Una de las últimas leyendas del rally: el Impreza.
Y la historia de Subaru y Mitsubishi no fue nueva. Los Delta y Stratos de Lancia, el 205 Turbo 16 de Peugeot, el 5 Turbo de Renault, el Quattro de Audi, el Escort RS Cosworth de Ford, o incluso el tímido y poco exitoso MG Metro. Todos tenían ese halo de locura, de mística, pero al mismo tiempo, de terrenalidad, de mundanidad y de asequibilidad. Aún se ven a fanáticos luciendo con orgullo las indumentarias de Martini Racing Rally, el azul de Subaru o las multicolores líneas del Peugeot 205 Turbo 16. Pero pocos se atreven a ponerse la camiseta de un Citroën chic-urbano con un primo lejano que gana campeonatos en carreteras destapadas. Y es poco probable que los dueños de un frugal Volkswagen Polo sientan un especial orgullo por lo que un tal Sébastien Ogier está haciendo en un auto que se parece al que tienen en su garaje. Y tampoco creo que los poseedores de un Hyundai i20 sepan siquiera que un auto similar al suyo participará en la segunda categoría más importante del automovilismo mundial. Y ni qué decir de los entusiastas y puristas de Mini, quienes ya de por sí consideran el Countryman como una mala idea, y anhelaban ver al clásico Mini recordando las hazañas de su predecesor inspirador Morris Mini Cooper. 

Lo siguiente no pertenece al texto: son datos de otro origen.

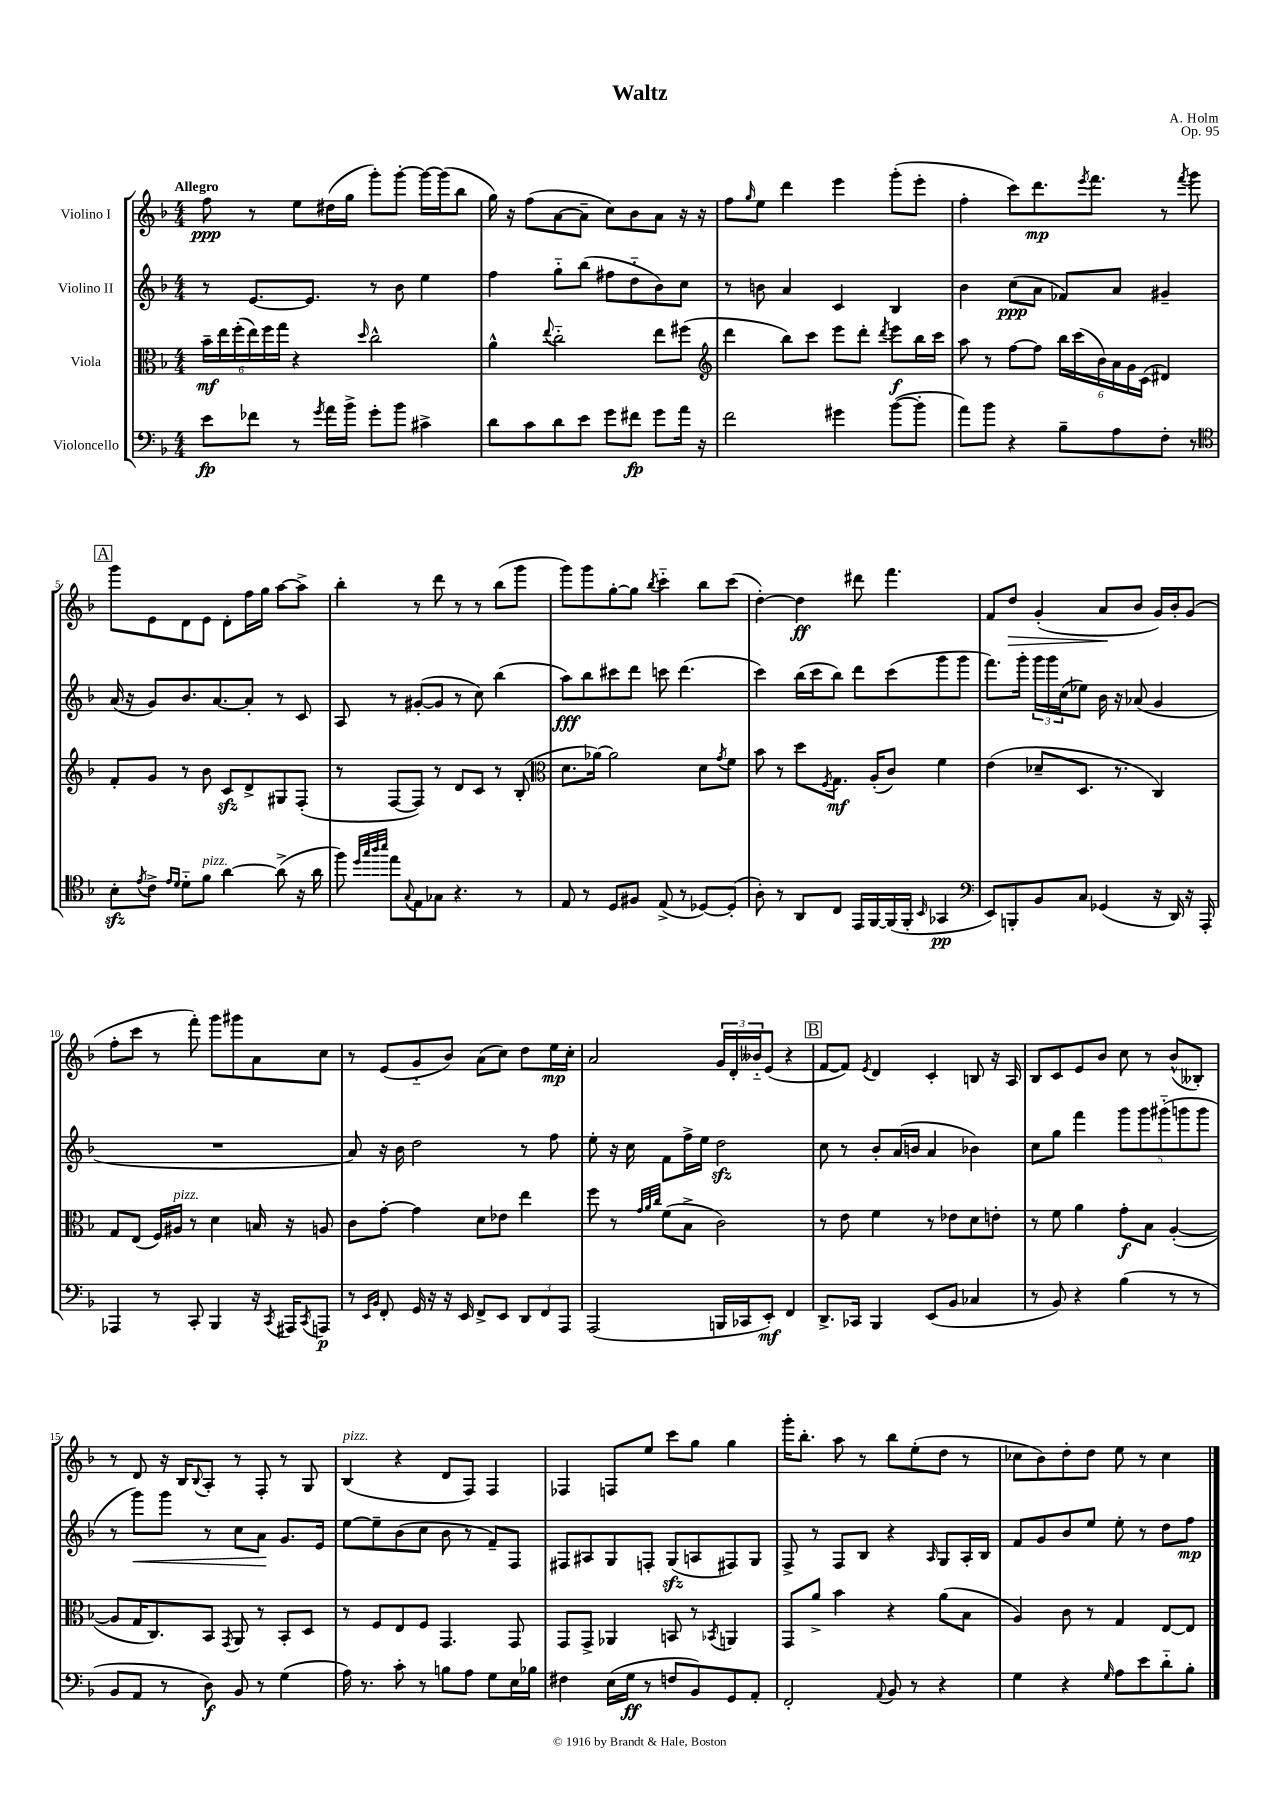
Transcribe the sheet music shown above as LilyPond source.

\header { title = "Waltz" composer = "A. Holm" opus = "Op. 95" }
<<
\new StaffGroup <<
\new Staff = "s0" \with { instrumentName = "Violino I" } {
    \clef treble \key f \major \numericTimeSignature \time 4/4 \tempo "Allegro"
    f''8\ppp r8 e''8 dis''16( g''16 g'''8-.) g'''8~-. g'''16~ g'''16( bes''8 |
    g''16) r16 f''8( a'8~ a'8-- c''8) bes'8 a'8 r16 r16 |
    f''8 \grace { g''16 } e''8 d'''4 e'''4 g'''8-.( e'''8-. |
    f''4-. c'''8) d'''8.\mp \acciaccatura { e'''8 } f'''8. r8 \acciaccatura { f'''8 } g'''8 |
    \mark \markup { \box "A" } g'''8 e'8 d'8 e'8 d'8-. f''16 g''16 a''8~ a''8-> |
    bes''4-. r8 d'''8 r8 r8 bes''8( g'''8 |
    g'''8) g'''8 g''8~-. g''8 \acciaccatura { bes''8 } c'''4-_ bes''8 c'''8( |
    d''4~-.) d''4\ff dis'''8 f'''4. |
    f'8 d''8\> g'4-.( a'8\! bes'8 g'16) bes'16-. g'8( |
    f''8-. c'''8 r8 f'''8-.) g'''8 gis'''8 a'8 c''8 |
    r8 e'8( g'8-_ bes'8) a'8( c''8) d''8 e''16\mp c''16-. |
    a'2 \tuplet 3/2 { g'16 d'16-. beses'16-_ } e'8( r4 |
    \mark \markup { \box "B" } f'8~ f'8) \acciaccatura { e'8 } d'4 c'4-. b8 r16 a16 |
    bes8 c'8 e'8 bes'8 c''8 r8 bes'8-^( beses8-.) |
    r8 d'8 r16 bes16 \appoggiatura { bes8 } a8-. r8 f8-. r8 g8 |
    bes4^\markup { \italic "pizz." }( r4 d'8 f8) f4 |
    fes4 f8 e''8 c'''8 g''8 g''4 |
    g'''16-. bes''8.-. a''8 r8 bes''8 e''8-.( d''8 r8 |
    ces''8 bes'8) d''8-. d''8 e''8 r8 ces''4 \bar "|." |
}
\new Staff = "s1" \with { instrumentName = "Violino II" } {
    \clef treble \key f \major \numericTimeSignature \time 4/4
    r8 e'8.~ e'8. r8 bes'8 e''4 |
    f''4 g''8-_ bes''8( fis''8 d''8-_ bes'8) c''8 |
    r8 b'8 a'4 c'4 bes4 |
    bes'4 c''8\ppp( a'8 fes'8) a'8 gis'4-- |
    \mark \markup { \box "A" } a'16( r16 g'8) bes'8. a'8.~ a'8-. r8 c'8 |
    a8 r8 gis'8~-.( gis'8 r8 c''8) bes''4( |
    a''8\fff) bes''8 cis'''8 d'''8 c'''8 d'''4.( |
    c'''4) bes''16( c'''16 bes''8) d'''8 c'''8( g'''8 g'''8 |
    f'''8.) g'''16-. \tuplet 3/2 { g'''16 g'''16 c''16( } ees''8) bes'16 r16 aes'8( g'4 |
    R1 |
    a'8) r16 bes'16 d''2 r8 f''8 |
    e''8-. r16 c''16 f'8 f''16-> e''16 d''2\sfz |
    \mark \markup { \box "B" } c''8 r8 bes'8-. a'16( b'16 a'4 bes'4) |
    c''8 g''8 f'''4 \tuplet 5/4 { g'''8 g'''8 gis'''8-_( g'''8 g'''8 } |
    r8 g'''8\<) g'''8 r8 c''8 a'8\! g'8. e'16 |
    e''8~ e''8-- bes'8( c''8 bes'8 r8 f'8--) f8 |
    fis8 ais8 g8 f8-. g8\sfz( a8 fis8) g8 |
    f8-> r8 f8 bes8 r4 \grace { a16 } g8 a16-. bes16 |
    f'8 g'8 bes'8 e''8 e''8-. r8 d''8 f''8\mp \bar "|." |
}
\new Staff = "s2" \with { instrumentName = "Viola" } {
    \clef alto \key f \major \numericTimeSignature \time 4/4
    \tuplet 6/4 { bes'16--\mf e''16 f''16-.( e''16) f''16 g''16 } r4 \grace { d''16 } c''2-^ |
    a'4-^ \appoggiatura { e''8 } c''2-_ e''8 fis''8( |
    \clef treble d'''4 bes''8) c'''8 e'''8 d'''8-. \acciaccatura { d'''8 } e'''8\f bes''16 c'''16 |
    a''8 r8 f''8~ f''8 \tuplet 6/4 { bes''16 c'''16( bes'16) a'16 g'16 c'16( } dis'4) |
    \mark \markup { \box "A" } f'8-. g'8 r8 bes'8 c'8\sfz d'8-> gis8 f8-.( |
    r8 f8~ f8) r8 d'8 c'8 r8 bes8-.( |
    \clef alto d'8. aes'16~) aes'2 d'8 \acciaccatura { g'8 } f'8 |
    bes'8 r8 d''8 \acciaccatura { f8 } g8.\mf a16-.( c'8) f'4 |
    e'4( des'8-- d8. r8. c4) |
    g8 e8( f16) ais16^\markup { \italic "pizz." } r8 d'4 b16 r16 a8 |
    c'8 g'8~-. g'4 d'8 ees'8 e''4 |
    f''8 r8 \grace { g'32 a'32 c''32 } f'8( bes8-> c'2) |
    \mark \markup { \box "B" } r8 e'8 f'4 r8 ees'8 d'8 e'8-. |
    r8 f'8 a'4 g'8-.\f bes8 a4~-.( |
    a8 g16 c8.) bes,8 \acciaccatura { g,8 } a,8 r8 bes,8-. d8 |
    r8 f8 e8 f8 g,4. g,8 |
    g,8 g,8-> aes,4 b,8 r8 \acciaccatura { bes,8 } a,4 |
    g,8 a'8-> bes'4 r4 a'8( bes8 |
    a4) c'8 r8 g4 e8~ e8 \bar "|." |
}
\new Staff = "s3" \with { instrumentName = "Violoncello" } {
    \clef bass \key f \major \numericTimeSignature \time 4/4
    e'8\fp fes'8 r8 \acciaccatura { g'8 } a'16 bes'16-> g'8-. bes'8 cis'4-> |
    d'8 c'8 d'8 e'8 g'8 fis'8\fp g'8 a'16 r16 |
    f'2 gis'4 bes'8~( bes'8-. |
    a'8) bes'8 r4 bes8-- a8 f8-. r8 |
    \mark \markup { \box "A" } \clef tenor bes8-.\sfz \acciaccatura { e'8 } c'8-> \grace { e'16 d'16 } d'8-_ f'8^\markup { \italic "pizz." } a'4~ a'8->( r16 a'16 |
    f''8) \grace { d''32 g''32 a''32 bes''32 } e''8 \appoggiatura { g8 } e8 ges8 r4. r8 |
    e8 r8 d8 fis8 e8->( r8 des8~) des8-.( |
    a8-.) r8 a,8 c8 e,16 f,16~ f,16( f,16-. \grace { bes,16 } ges,4\pp |
    \clef bass e,8) b,,8-. bes,8 c8 ges,4( r16 d,16) r16 a,,16-. |
    aes,,4 r8 c,8-. bes,,4 r16 \acciaccatura { c,8 } ais,,16 \acciaccatura { c,8 } a,,8\p |
    r8 \grace { e,16 bes,16 } f,8-. g,16 r16 r16 e,16 f,8-> e,8 \tuplet 3/2 { d,8 f,8 a,,8 } |
    a,,2( b,,16 ces,16 e,8-.\mf) f,4 |
    \mark \markup { \box "B" } d,8.-> ces,16 bes,,4 e,8( bes,8 ces4 |
    r8 bes,8) r4 bes4( r8 r8 |
    bes,8 a,8 r8 d8\f) bes,8 r8 g4( |
    a16) r8. c'8-. r8 b8 a8 g8 e16 bes16 |
    fis4 e16( g16\ff r8 f8 bes,8) g,8 a,8-. |
    f,2-. \appoggiatura { a,8 } bes,8 r8 r4 |
    g4 r4 \grace { g16 } a8 e'8 d'8-_ bes8-. \bar "|." |
}
>>
>>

La FIA mató a la estrella de rally, o por lo menos la está hiriendo gravemente. Y la clave para revivir al paciente no está en jubilar a Loeb, en bajar la cilindrada ni los presupuestos, ni en llevar el WRC a oriente medio y China. Ni siquiera una dosis de Red Bull Media (actuales dueños de los derechos comerciales del WRC) podrá salvar al WRC. Todo está en los carros. El WRC necesita nuevas leyendas.